DESCRIPTION OF EMBODIMENTS
[0008] Preferred embodiments of the present invention will be explained with reference to
accompanying drawings.
[0009] In a case in which a large number of pieces of encoded data registered in a database
or the like on the network are search targets, in a search method according to search
conditions including the pitch of sound, each of the large number of pieces of encoded
data is decoded into a sound signal, and a pitch is calculated. Therefore, an operation
amount in processing for searching for encoded data of a sound signal of a desired
pitch becomes huge, and this results in an increase in search time, an increase in
power consumption in a device that performs searching, and the like. Embodiments that
enable a fundamental frequency of an encoded sound signal to be efficiently calculated
are described below.
<First Embodiment>
[0010] FIG. 1 illustrates a functional configuration of a pitch extraction device according
to a first embodiment.
[0011] As illustrated in FIG. 1, a pitch extraction device 1 according to this embodiment
includes an encoded data obtaining unit 110, a re-encoder 120, an autocorrelation
sequence calculator 130, a pitch calculator 140, and an output unit 150.
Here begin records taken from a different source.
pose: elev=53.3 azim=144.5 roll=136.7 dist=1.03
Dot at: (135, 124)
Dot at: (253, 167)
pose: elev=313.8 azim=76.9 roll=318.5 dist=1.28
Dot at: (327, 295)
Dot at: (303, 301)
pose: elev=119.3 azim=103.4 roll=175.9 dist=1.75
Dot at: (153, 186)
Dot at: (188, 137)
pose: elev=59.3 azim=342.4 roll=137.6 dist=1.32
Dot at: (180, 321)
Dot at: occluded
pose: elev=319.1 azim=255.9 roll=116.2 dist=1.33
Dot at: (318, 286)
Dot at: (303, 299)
[0012] The encoded data obtaining unit 110 obtains encoded data stored in an encoded data
storage 210 of an external device 2. The encoded data obtained by the encoded data
obtaining unit 110 is data that has been obtained by performing entropy encoding on
a residual signal calculated by performing linear prediction analysis on a sound signal.
In the encoded data, "0" and "1" are arranged in an order according to the residual
signal. The external device 2 is, for example, an encoder that encodes a sound signal
or a storage that stores plural pieces of encoded data.
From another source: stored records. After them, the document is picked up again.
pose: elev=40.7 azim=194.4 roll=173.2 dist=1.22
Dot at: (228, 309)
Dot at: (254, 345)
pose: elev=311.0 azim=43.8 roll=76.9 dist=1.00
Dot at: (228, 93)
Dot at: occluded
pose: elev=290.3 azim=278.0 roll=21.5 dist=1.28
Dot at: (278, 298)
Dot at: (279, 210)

[0013] The re-encoder 120 divides a bit stream (a first bit stream) of the obtained encoded
data into plural sections each having a prescribed section length (a prescribed number
of digits), and re-encodes the bit stream into a second bit stream in which each of
the plural sections in the bit stream is indicated by a first value or a second value.
In other words, the re-encoder 120 performs encoding in which each of the plural sections
into which a bit stream has been divided is indicated by a first value or a second
value so as to generate a second bit stream obtained by re-encoding the first bit
stream. The re-encoder 120 according to this embodiment allocates the first value
to sections that respectively correspond to pulse positions in a sound signal obtained
by decoding the encoded data from among the plural sections, and allocates the second
value to the other sections. Assume that a section that corresponds to the pulse position
from among the plural sections is a section that includes a prescribed number or more
of "0"' s. The first value and the second value in the second bit stream may be any
numbers different from each other. In this embodiment, assume that the first value
is "1" and that the second value is "0". In a case in which the first value is "1"
and the second value is "0", a value of 1 bit is allocated to each of the sections
in the first bit stream.
[0014] The re-encoder 120 includes an encoded data divider 121 and a bit stream generator
122. The encoded data divider 121 divides a bit stream (a first bit stream) of one
frame in encoded data into plural sections each having a prescribed section length.
The bit stream generator 122 allocates "1" or "0" to each of the plural sections in
the first bit stream, and generates a second bit stream obtained by re-encoding the
first bit stream.
[0015] The autocorrelation sequence calculator 130 calculates an autocorrelation sequence
for the second bit stream.
[0016] The pitch calculator 140 calculates an estimation value of a pitch (a fundamental
frequency) of a sound signal obtained by decoding the first bit stream in accordance
with the calculated autocorrelation sequence.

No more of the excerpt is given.